Türk Lirası'ndaki değerlenmeyi Türkiye'nin hangi araçla yumuşatacağına ilişkin de Başçı, ''Türkiye'de kısa vadeli faiz farklarını azaltalım'' dediklerini söyledi.
Kısa vadeli faiz farkları ne kadar azaltılabilirse, çeken faktör olarak görülen bu fark cazibesinin biraz daha azalacağını anlatan Başçı, ''Dolayısıyla oradaki değerlenme baskısını bir miktar almış olacağız. Fakat bunu yapınca bir defa krediler patlamasın diye, kredilerde çok anormal bir yükseliş olmasın diye, bu defa makro ihtiyati önlemler setini kullanıyoruz. Bunu devreye sokuyoruz ki krediler de makul bir şekilde büyüsün. Dolayısıyla hem kredilerdeki aşırı artışı yumuşatmaya çalışıyoruz, hem de döviz kurundaki aşırı değerlenmeyi yumuşatmaya çalışıyoruz'' dedi.
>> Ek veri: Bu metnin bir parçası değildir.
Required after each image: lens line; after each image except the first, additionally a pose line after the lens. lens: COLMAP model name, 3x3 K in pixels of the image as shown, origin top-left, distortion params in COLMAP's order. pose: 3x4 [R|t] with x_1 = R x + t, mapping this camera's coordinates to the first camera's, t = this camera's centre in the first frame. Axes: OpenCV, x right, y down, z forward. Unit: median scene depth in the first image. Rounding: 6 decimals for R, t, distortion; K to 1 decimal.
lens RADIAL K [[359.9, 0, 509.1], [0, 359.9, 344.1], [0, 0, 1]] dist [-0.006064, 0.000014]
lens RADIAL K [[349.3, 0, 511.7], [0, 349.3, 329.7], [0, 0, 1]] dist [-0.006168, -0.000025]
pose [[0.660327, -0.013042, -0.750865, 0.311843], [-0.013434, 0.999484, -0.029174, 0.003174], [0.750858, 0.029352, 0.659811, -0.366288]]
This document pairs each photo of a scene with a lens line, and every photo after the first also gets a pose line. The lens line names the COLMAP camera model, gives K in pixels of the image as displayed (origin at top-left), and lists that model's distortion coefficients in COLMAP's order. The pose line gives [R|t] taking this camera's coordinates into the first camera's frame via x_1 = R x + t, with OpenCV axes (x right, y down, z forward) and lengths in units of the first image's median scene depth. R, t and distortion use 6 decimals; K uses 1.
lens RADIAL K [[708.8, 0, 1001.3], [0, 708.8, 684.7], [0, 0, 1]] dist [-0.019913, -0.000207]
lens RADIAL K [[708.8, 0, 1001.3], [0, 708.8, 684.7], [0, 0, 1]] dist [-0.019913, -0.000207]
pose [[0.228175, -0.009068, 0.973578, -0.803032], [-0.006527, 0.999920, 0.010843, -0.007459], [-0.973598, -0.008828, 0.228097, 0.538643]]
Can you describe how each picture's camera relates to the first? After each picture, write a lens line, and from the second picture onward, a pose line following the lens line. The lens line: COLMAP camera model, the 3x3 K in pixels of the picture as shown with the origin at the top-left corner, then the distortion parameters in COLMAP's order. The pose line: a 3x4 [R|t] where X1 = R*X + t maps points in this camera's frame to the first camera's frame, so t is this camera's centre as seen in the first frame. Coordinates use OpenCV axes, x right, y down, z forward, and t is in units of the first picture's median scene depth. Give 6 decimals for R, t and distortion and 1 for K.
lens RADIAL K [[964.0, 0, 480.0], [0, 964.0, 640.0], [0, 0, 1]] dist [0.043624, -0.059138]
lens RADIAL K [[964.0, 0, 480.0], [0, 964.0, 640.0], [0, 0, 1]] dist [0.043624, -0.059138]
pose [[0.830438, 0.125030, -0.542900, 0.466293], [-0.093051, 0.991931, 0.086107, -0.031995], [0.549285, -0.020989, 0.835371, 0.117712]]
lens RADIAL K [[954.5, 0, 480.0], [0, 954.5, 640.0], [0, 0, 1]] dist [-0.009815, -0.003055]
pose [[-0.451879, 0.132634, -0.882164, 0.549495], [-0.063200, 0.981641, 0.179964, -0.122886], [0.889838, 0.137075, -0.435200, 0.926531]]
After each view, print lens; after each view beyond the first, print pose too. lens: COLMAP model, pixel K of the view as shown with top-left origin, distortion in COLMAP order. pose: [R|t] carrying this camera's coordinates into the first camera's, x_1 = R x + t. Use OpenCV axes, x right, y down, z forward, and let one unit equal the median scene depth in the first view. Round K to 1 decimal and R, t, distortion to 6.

Başçı, tam tersi olduğu zaman da bu politikaları tam tersi çalıştırarak, Türk Lirası aşırı değer kaybetmesin, krediler de çökmesin ani duruş durumlarında diye bir yerde cephane biriktiriyor, ondan sonra bunu kullandıklarını anlatarak, ''Böyle bir dengeleyici bir politika. Bunu şimdi tabii istikrar politikası ile yapabilirsiniz, yani politika araçlarını kullanarak yapabilirsiniz. Bir de otomatik dengeleyicileri kullanarak yapabilirsiniz. Biz dedik ki yavaş yavaş otomatik dengeleyici mekanizmalar da kuralım, onları kullanalım. Çok da fazla politika inisiyatifine ihtiyaç kalmasın. Onunla ilgili üç tane mekanizma gerçekleştirdik. Bunlardan bir tanesi vadeye dayalı zorunlu karşılıklar. Kısa vadelerde yüksek, uzun vadeli yükümlülüklerde düşük zorunlu karşılılıklar."